En principio, si Tebas da el visto bueno, se utilizaría esa 'palanca' para inscribir a los futbolistas que se han quedado fuera de momento de la nómina por el tope salarial (Willian José, Luiz Enrique, Luiz Felipe, Guardado, Bravo y Joaquín, según 'As'), si bien daría seguramente para cuadrar las cuentas, con un ligero desfase, e iniciar el rearme. Bellerín, Aouar y Dani Ceballos están esperando a la holgura financiera en Heliópolis, que depende también de las posibles ventas de Bartra, William Carvalho, Loren o Álex Moreno, así como de que se computen otras cantidades, por contratos publicitarios o réditos indirectos de operaciones y logros deportivos de ex futbolistas en otros clubes (Feddal, Brasanac, Junior, Emerson), para aligerar la masa de sueldos de la primera plantilla. El global, según los cálculos realizados, pueda dar para todo, aunque habrá que establecer unas prioridades.

Y, aunque no sería lo ideal, tampoco pasa nada porque los seis futbolistas mencionados no estén disponibles para las primeras jornadas de LaLiga, que concede hasta las 23:59 horas del 1 de septiembre no sólo la posibilidad de hacer modificaciones en la plantilla, con altas y bajas, sino también para obrar el equilibrio financiero. Seguramente no haya problemas con los tres fichajes hasta la fecha y los tres veteranos que renovaron, aunque en la dirección deportiva no quieren dilatar en exceso lo de Aouar, el gran objetivo para la medular.
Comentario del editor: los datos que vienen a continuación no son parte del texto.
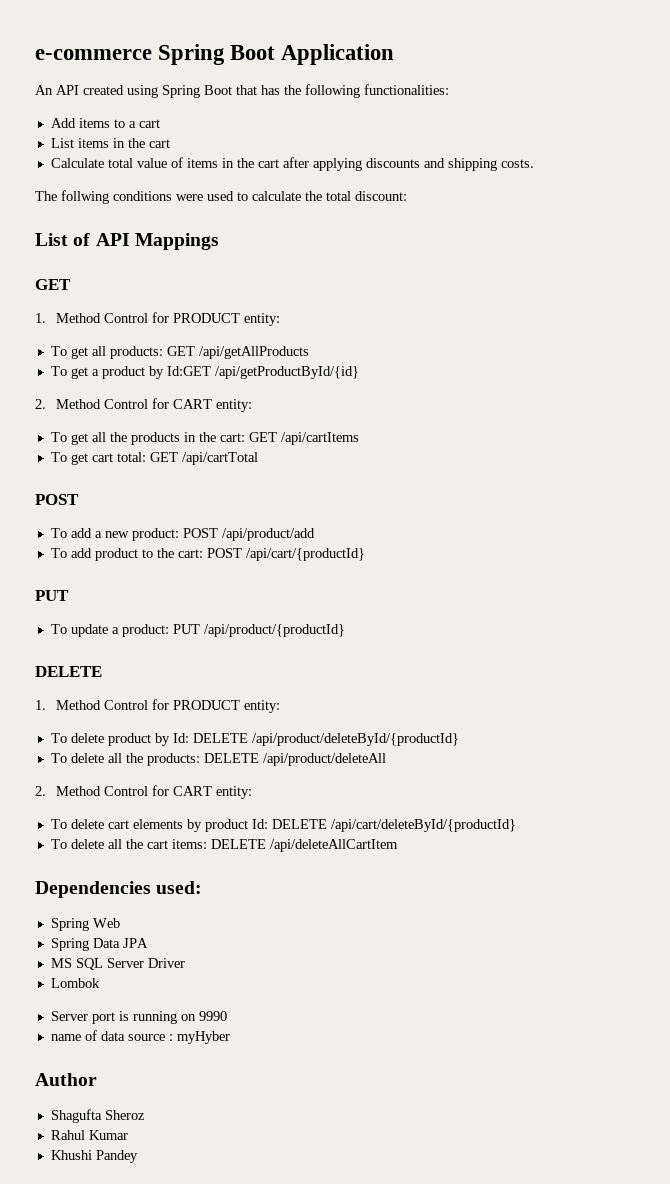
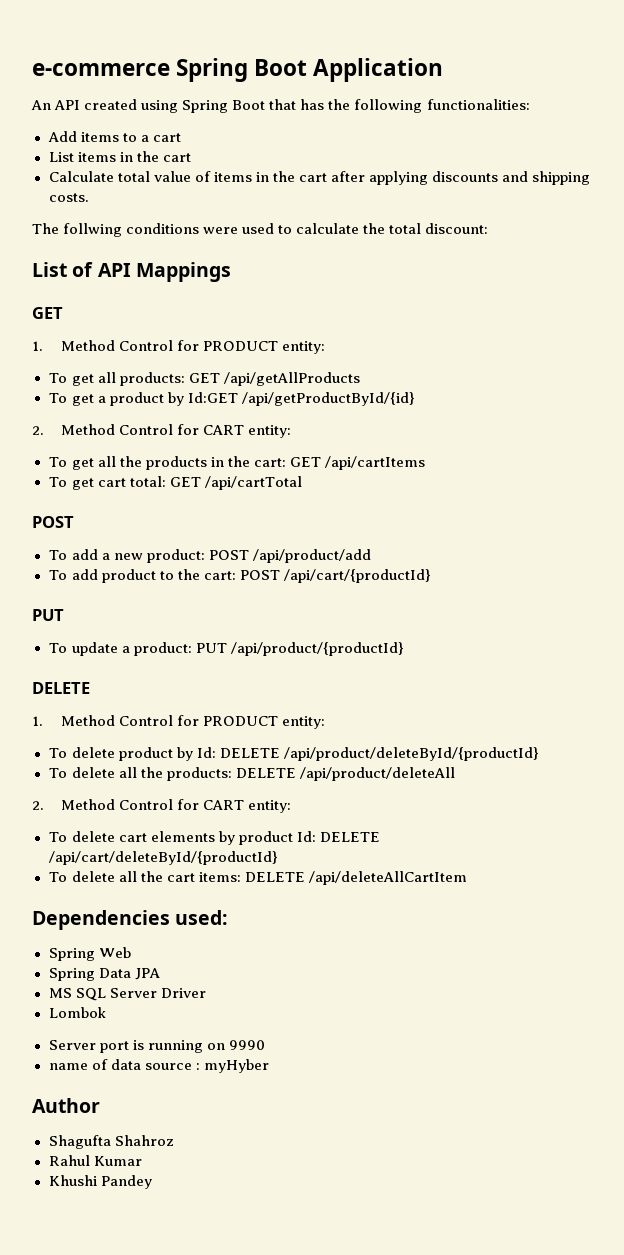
[104,1110,145,1120] Sheroz -> [114,1135,174,1146] Shahroz

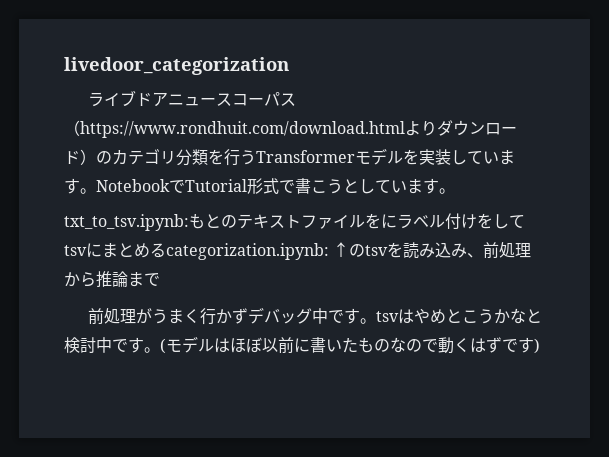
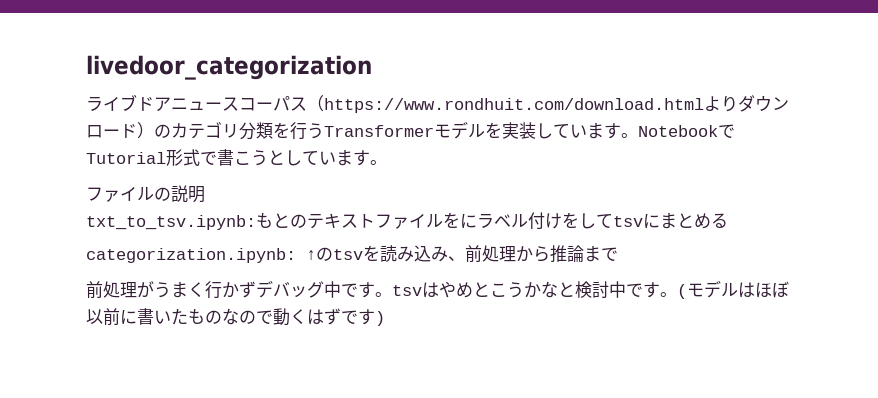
(455, 191) none -> [86,185,205,203] // ファイルの説明
(166, 250) none -> (728, 220) //

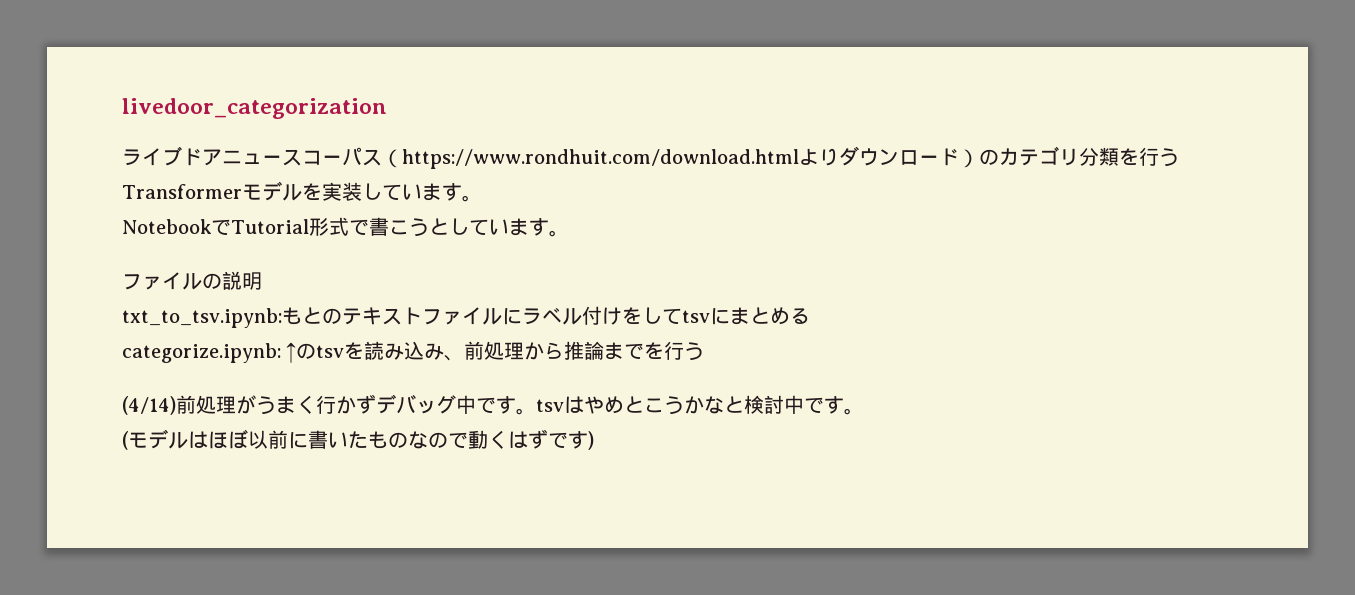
(638, 135) none -> (482, 198) //
[443,212,460,228] を -> (502, 316) none
[86,248,296,263] categorization.ipynb: -> [122,343,281,363] categorize.ipynb:
(618, 254) // -> [644,341,705,361] [122,396,176,415] を行う // (4/14)
(677, 294) none -> (864, 411) //

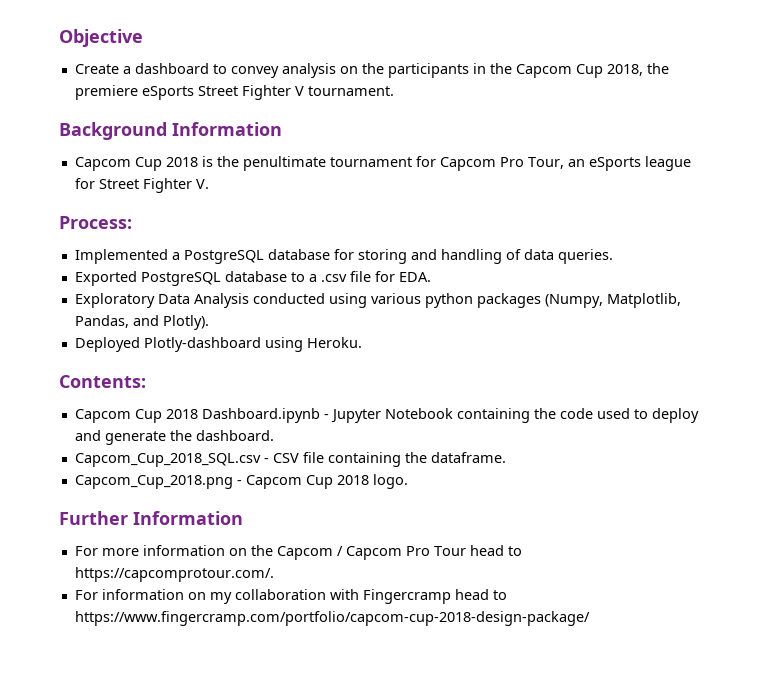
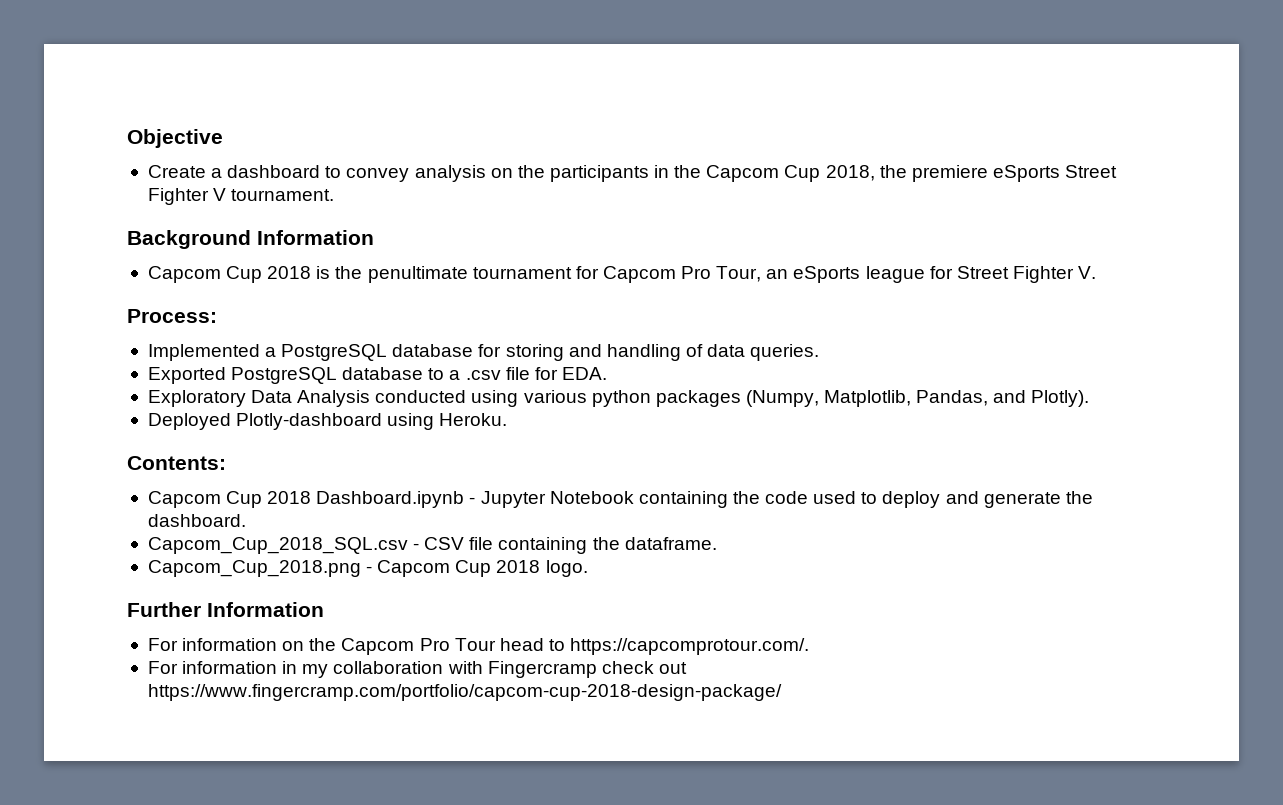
[101,548,139,556] more -> (178, 644) none
[336,546,402,560] / Capcom -> (415, 646) none
[187,592,206,600] on -> [282,661,298,674] in
[454,589,507,600] head to -> [601,661,687,674] check out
En las últimas horas ha aparecido con fuerza el Leicester, que colmaría las aspiraciones monetarias del franco-argelino y el Olympique de Lyon, aunque antes debe desprenderse de Tielemans, según algunas publicaciones (el belga se parece a Houssem como un huevo a una castaña), o Maddison (eso es otra cosa), según otras, con el Chelsea apretando por el fino mediapunta que volvió loca a la defensa del Sevilla en el reciente amistoso.

El Mónaco, según Matteo Moretto, ha contactado igualmente con Aouar, que soñaba con la Premier, pero que ha dado ya su palabra al Betis, convencido por los hermanos Fekir y por Cordón. Con el OL hay conversaciones y cantidades sobre la mesa, que varían si entra o no William Carvalho en el pacto, pero, con el compromiso de su canterano de no escuchar a otros y esperar a los verdiblancos, se pensaba jugar un poco con los plazos para abaratar el coste final. Sin embargo, el escenario ha cambiado y, al sumarse invitados indeseados a la fiesta, en la planta noble del coliseo de La Palmera creen que es mejor zanjar la contratación antes, incluso, que la de Bellerín para no quedarse compuestos y sin 'novia' en caso de que el dueño tailandés del Leicester ponga demasiados ceros en los oídos de unos y otros como para hacer dudar a las otras dos partes implicadas.